Please output the listing that follows exactly, but keep all images out.
_ _ _ _ _
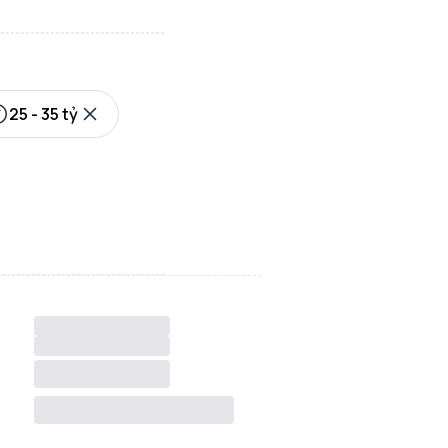
25 - 35 tỷ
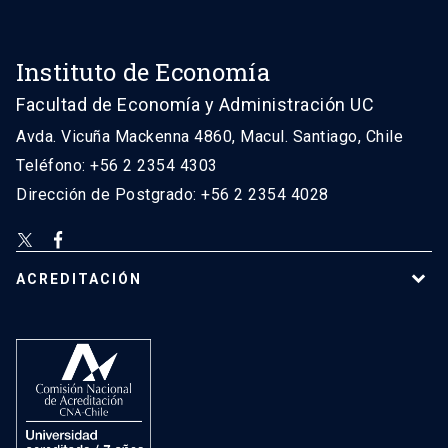
Instituto de Economía
Facultad de Economía y Administración UC
Avda. Vicuña Mackenna 4860, Macul. Santiago, Chile
Teléfono: +56 2 2354 4303
Dirección de Postgrado: +56 2 2354 4028
ACREDITACIÓN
_ _ _ _ _
■ **Solution for this exercise**
25 - 35 tỷ
Instituto de Economía
Facultad de Economía y Administración UC
Avda. Vicuña Mackenna 4860, Macul. Santiago, Chile
Teléfono: +56 2 2354 4303
Dirección de Postgrado: +56 2 2354 4028
ACREDITACIÓN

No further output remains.